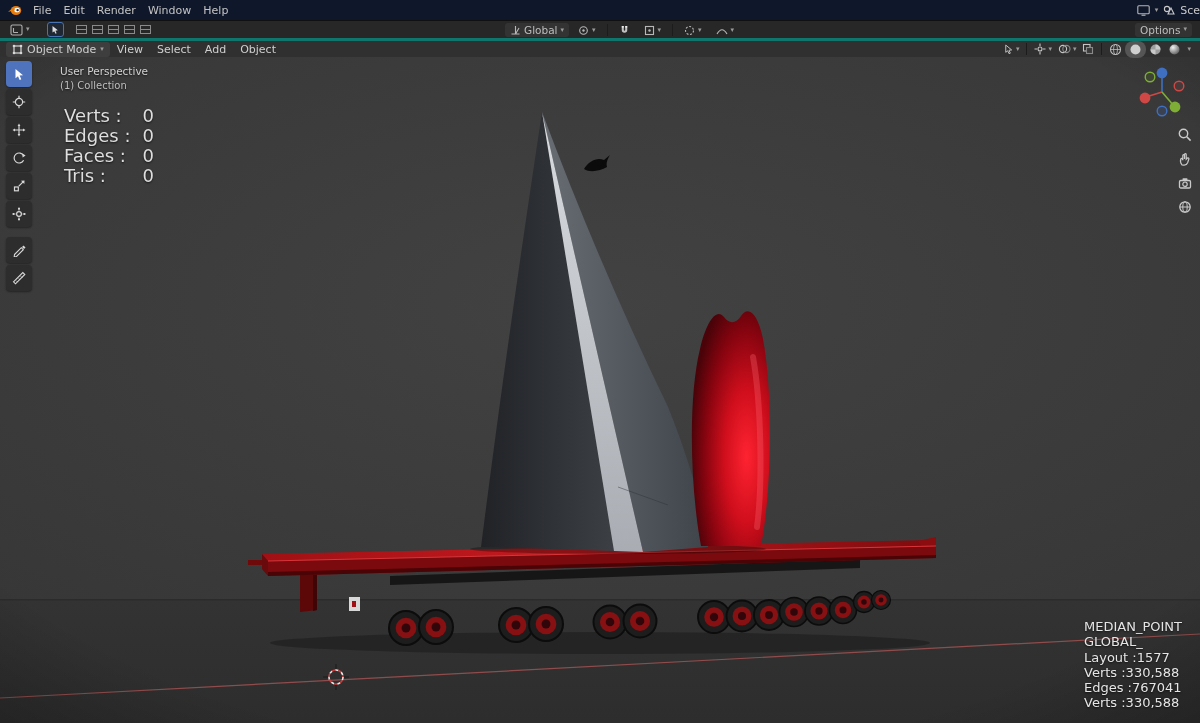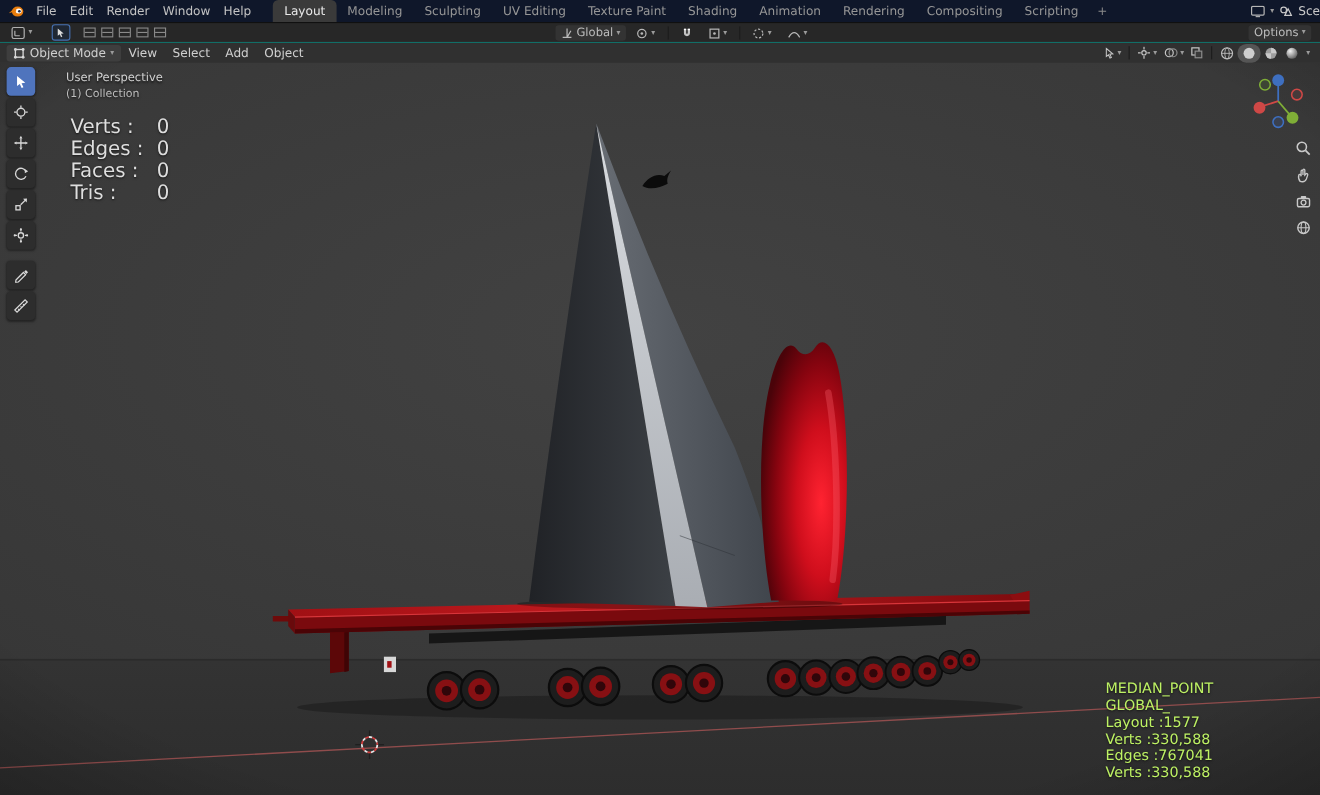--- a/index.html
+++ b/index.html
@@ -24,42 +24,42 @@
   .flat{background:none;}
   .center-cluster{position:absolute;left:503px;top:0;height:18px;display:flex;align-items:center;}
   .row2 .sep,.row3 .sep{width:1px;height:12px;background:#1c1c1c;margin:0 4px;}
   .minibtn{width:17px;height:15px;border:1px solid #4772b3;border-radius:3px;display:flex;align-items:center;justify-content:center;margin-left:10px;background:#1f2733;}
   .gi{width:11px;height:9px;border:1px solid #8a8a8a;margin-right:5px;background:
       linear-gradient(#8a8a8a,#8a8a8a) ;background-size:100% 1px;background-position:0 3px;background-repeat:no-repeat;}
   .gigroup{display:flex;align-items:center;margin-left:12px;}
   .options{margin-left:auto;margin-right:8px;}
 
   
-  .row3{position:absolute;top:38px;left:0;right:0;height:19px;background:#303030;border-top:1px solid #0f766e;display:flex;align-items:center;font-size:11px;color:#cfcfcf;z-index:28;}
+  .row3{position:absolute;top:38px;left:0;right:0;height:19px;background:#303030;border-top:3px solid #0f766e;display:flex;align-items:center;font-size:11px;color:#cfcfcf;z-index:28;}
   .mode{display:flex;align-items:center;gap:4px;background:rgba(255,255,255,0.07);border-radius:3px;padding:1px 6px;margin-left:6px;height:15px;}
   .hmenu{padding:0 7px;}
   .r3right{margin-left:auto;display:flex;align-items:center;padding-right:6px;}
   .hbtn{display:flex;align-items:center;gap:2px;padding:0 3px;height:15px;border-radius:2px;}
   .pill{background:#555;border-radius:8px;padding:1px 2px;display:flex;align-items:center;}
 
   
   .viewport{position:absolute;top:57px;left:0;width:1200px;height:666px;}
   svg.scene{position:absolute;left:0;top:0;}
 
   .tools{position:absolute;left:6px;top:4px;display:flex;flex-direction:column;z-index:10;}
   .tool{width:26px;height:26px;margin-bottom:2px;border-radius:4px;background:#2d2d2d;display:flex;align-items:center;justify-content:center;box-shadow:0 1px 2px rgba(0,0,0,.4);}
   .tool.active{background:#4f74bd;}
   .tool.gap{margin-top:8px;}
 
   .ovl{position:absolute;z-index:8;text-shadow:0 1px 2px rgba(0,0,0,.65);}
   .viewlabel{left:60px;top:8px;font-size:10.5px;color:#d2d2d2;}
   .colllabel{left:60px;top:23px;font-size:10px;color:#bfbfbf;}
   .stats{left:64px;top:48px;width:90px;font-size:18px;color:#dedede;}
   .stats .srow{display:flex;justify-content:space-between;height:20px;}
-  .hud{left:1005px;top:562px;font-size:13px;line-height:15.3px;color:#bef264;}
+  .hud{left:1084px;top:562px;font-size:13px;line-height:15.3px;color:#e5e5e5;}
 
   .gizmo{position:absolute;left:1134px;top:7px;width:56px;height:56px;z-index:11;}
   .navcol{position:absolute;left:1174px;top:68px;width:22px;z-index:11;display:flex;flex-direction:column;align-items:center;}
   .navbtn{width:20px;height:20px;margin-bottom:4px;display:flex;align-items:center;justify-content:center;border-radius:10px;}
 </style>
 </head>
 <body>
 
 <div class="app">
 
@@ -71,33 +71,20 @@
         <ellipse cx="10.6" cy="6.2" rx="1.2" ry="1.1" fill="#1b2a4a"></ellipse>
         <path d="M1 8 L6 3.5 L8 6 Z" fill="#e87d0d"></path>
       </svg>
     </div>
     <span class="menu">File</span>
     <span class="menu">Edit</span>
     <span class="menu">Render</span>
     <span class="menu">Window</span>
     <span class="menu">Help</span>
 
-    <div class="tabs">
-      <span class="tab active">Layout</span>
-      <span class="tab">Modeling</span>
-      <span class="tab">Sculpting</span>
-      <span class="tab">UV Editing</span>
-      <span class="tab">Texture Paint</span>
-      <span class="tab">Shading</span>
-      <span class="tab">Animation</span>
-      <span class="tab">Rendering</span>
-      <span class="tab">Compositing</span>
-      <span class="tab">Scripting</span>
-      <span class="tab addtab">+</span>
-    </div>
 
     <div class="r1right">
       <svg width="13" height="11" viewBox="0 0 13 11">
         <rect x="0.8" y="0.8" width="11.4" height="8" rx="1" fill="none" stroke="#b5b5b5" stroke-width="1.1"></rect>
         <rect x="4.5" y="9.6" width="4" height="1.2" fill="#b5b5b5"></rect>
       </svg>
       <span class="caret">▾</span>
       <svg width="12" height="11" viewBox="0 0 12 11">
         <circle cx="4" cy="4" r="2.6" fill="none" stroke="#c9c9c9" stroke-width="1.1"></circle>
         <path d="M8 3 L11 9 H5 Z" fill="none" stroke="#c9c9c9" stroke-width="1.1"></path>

▸ **Assignment**:
Could all the data above be given again exactly, leaving out its images?

▸ **Written response**:
--- a/index.html
+++ b/index.html
@@ -24,42 +24,42 @@
   .flat{background:none;}
   .center-cluster{position:absolute;left:503px;top:0;height:18px;display:flex;align-items:center;}
   .row2 .sep,.row3 .sep{width:1px;height:12px;background:#1c1c1c;margin:0 4px;}
   .minibtn{width:17px;height:15px;border:1px solid #4772b3;border-radius:3px;display:flex;align-items:center;justify-content:center;margin-left:10px;background:#1f2733;}
   .gi{width:11px;height:9px;border:1px solid #8a8a8a;margin-right:5px;background:
       linear-gradient(#8a8a8a,#8a8a8a) ;background-size:100% 1px;background-position:0 3px;background-repeat:no-repeat;}
   .gigroup{display:flex;align-items:center;margin-left:12px;}
   .options{margin-left:auto;margin-right:8px;}
 
   
-  .row3{position:absolute;top:38px;left:0;right:0;height:19px;background:#303030;border-top:1px solid #0f766e;display:flex;align-items:center;font-size:11px;color:#cfcfcf;z-index:28;}
+  .row3{position:absolute;top:38px;left:0;right:0;height:19px;background:#303030;border-top:3px solid #0f766e;display:flex;align-items:center;font-size:11px;color:#cfcfcf;z-index:28;}
   .mode{display:flex;align-items:center;gap:4px;background:rgba(255,255,255,0.07);border-radius:3px;padding:1px 6px;margin-left:6px;height:15px;}
   .hmenu{padding:0 7px;}
   .r3right{margin-left:auto;display:flex;align-items:center;padding-right:6px;}
   .hbtn{display:flex;align-items:center;gap:2px;padding:0 3px;height:15px;border-radius:2px;}
   .pill{background:#555;border-radius:8px;padding:1px 2px;display:flex;align-items:center;}
 
   
   .viewport{position:absolute;top:57px;left:0;width:1200px;height:666px;}
   svg.scene{position:absolute;left:0;top:0;}
 
   .tools{position:absolute;left:6px;top:4px;display:flex;flex-direction:column;z-index:10;}
   .tool{width:26px;height:26px;margin-bottom:2px;border-radius:4px;background:#2d2d2d;display:flex;align-items:center;justify-content:center;box-shadow:0 1px 2px rgba(0,0,0,.4);}
   .tool.active{background:#4f74bd;}
   .tool.gap{margin-top:8px;}
 
   .ovl{position:absolute;z-index:8;text-shadow:0 1px 2px rgba(0,0,0,.65);}
   .viewlabel{left:60px;top:8px;font-size:10.5px;color:#d2d2d2;}
   .colllabel{left:60px;top:23px;font-size:10px;color:#bfbfbf;}
   .stats{left:64px;top:48px;width:90px;font-size:18px;color:#dedede;}
   .stats .srow{display:flex;justify-content:space-between;height:20px;}
-  .hud{left:1005px;top:562px;font-size:13px;line-height:15.3px;color:#bef264;}
+  .hud{left:1084px;top:562px;font-size:13px;line-height:15.3px;color:#e5e5e5;}
 
   .gizmo{position:absolute;left:1134px;top:7px;width:56px;height:56px;z-index:11;}
   .navcol{position:absolute;left:1174px;top:68px;width:22px;z-index:11;display:flex;flex-direction:column;align-items:center;}
   .navbtn{width:20px;height:20px;margin-bottom:4px;display:flex;align-items:center;justify-content:center;border-radius:10px;}
 </style>
 </head>
 <body>
 
 <div class="app">
 
@@ -71,33 +71,20 @@
         <ellipse cx="10.6" cy="6.2" rx="1.2" ry="1.1" fill="#1b2a4a"></ellipse>
         <path d="M1 8 L6 3.5 L8 6 Z" fill="#e87d0d"></path>
       </svg>
     </div>
     <span class="menu">File</span>
     <span class="menu">Edit</span>
     <span class="menu">Render</span>
     <span class="menu">Window</span>
     <span class="menu">Help</span>
 
-    <div class="tabs">
-      <span class="tab active">Layout</span>
-      <span class="tab">Modeling</span>
-      <span class="tab">Sculpting</span>
-      <span class="tab">UV Editing</span>
-      <span class="tab">Texture Paint</span>
-      <span class="tab">Shading</span>
-      <span class="tab">Animation</span>
-      <span class="tab">Rendering</span>
-      <span class="tab">Compositing</span>
-      <span class="tab">Scripting</span>
-      <span class="tab addtab">+</span>
-    </div>
 
     <div class="r1right">
       <svg width="13" height="11" viewBox="0 0 13 11">
         <rect x="0.8" y="0.8" width="11.4" height="8" rx="1" fill="none" stroke="#b5b5b5" stroke-width="1.1"></rect>
         <rect x="4.5" y="9.6" width="4" height="1.2" fill="#b5b5b5"></rect>
       </svg>
       <span class="caret">▾</span>
       <svg width="12" height="11" viewBox="0 0 12 11">
         <circle cx="4" cy="4" r="2.6" fill="none" stroke="#c9c9c9" stroke-width="1.1"></circle>
         <path d="M8 3 L11 9 H5 Z" fill="none" stroke="#c9c9c9" stroke-width="1.1"></path>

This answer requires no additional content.